↓

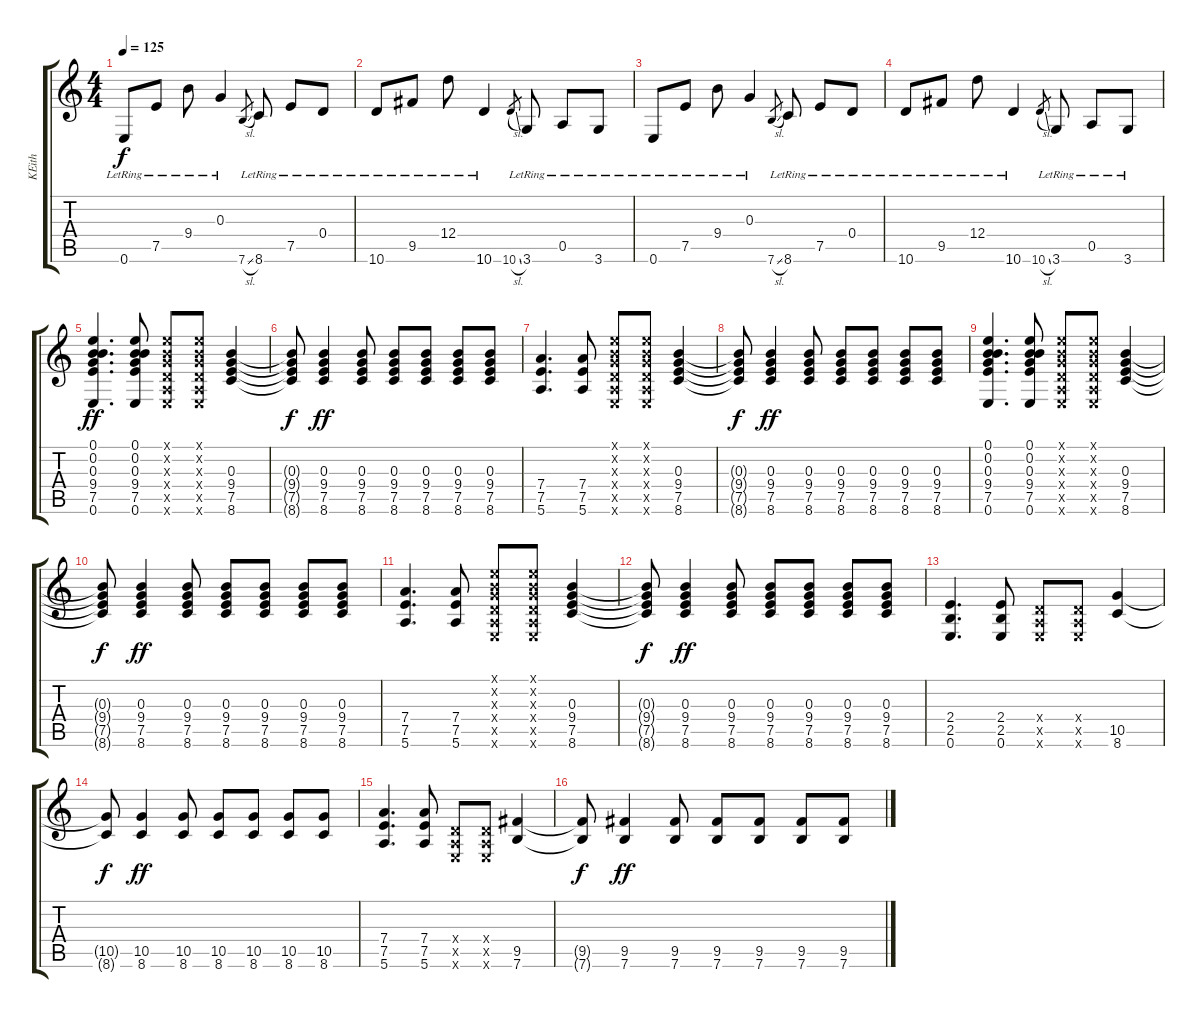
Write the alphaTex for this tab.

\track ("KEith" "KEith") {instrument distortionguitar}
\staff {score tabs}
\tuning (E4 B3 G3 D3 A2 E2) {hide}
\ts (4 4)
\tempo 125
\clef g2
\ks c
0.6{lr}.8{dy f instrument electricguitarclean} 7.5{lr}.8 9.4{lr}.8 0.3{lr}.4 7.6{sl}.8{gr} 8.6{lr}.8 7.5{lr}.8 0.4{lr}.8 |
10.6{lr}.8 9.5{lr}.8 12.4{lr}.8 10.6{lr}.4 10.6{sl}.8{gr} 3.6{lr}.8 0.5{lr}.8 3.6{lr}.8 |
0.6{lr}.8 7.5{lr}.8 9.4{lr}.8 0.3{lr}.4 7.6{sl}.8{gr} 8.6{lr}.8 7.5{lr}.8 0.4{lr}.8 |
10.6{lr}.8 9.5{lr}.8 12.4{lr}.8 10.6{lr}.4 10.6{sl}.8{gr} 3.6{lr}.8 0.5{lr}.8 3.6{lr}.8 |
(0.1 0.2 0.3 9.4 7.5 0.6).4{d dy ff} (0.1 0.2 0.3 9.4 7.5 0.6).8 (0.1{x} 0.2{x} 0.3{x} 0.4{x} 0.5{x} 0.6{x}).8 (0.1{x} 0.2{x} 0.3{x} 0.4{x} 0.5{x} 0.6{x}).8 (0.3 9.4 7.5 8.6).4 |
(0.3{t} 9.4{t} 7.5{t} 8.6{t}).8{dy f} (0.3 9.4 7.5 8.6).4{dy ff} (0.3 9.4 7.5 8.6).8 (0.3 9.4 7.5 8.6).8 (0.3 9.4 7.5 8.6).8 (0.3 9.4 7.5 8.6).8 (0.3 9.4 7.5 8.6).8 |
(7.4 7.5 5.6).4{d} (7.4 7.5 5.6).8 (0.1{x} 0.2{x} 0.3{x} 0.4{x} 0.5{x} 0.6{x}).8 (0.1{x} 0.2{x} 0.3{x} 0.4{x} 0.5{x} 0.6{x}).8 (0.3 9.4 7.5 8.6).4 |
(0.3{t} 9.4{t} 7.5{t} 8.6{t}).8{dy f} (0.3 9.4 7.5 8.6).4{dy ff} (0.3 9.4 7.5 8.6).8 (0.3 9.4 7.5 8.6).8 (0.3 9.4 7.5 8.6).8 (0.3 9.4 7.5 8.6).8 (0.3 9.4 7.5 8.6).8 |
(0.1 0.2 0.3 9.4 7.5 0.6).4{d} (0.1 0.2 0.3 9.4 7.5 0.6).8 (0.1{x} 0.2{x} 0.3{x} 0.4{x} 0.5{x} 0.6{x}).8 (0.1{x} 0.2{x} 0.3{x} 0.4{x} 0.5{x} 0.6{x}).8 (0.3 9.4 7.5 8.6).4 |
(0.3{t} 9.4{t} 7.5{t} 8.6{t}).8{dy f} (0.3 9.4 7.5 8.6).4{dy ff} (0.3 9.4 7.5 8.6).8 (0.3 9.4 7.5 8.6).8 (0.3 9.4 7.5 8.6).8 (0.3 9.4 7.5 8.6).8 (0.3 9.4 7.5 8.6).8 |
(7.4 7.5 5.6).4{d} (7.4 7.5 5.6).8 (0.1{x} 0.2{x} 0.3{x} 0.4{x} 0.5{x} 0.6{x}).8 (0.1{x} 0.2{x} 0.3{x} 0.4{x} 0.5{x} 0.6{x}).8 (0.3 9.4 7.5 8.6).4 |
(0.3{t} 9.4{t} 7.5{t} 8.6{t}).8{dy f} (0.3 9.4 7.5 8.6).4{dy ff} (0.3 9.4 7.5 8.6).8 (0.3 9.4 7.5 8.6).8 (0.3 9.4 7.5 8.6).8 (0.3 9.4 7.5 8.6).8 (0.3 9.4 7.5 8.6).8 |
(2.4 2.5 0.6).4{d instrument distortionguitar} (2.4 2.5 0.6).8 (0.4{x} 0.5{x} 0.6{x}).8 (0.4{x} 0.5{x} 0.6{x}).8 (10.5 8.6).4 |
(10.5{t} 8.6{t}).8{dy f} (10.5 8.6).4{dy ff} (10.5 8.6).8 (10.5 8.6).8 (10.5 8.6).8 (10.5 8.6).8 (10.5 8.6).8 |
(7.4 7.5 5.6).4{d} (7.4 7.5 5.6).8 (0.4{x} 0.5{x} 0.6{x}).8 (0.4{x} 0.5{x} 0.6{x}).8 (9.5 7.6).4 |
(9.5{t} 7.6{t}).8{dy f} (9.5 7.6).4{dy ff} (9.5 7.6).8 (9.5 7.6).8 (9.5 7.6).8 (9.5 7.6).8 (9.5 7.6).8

↑

Return every line of the records that contains the string "distortionguitar". Case counts.

» **Output for this exercise**:
\track ("KEith" "KEith") {instrument distortionguitar}
(2.4 2.5 0.6).4{d instrument distortionguitar} (2.4 2.5 0.6).8 (0.4{x} 0.5{x} 0.6{x}).8 (0.4{x} 0.5{x} 0.6{x}).8 (10.5 8.6).4 |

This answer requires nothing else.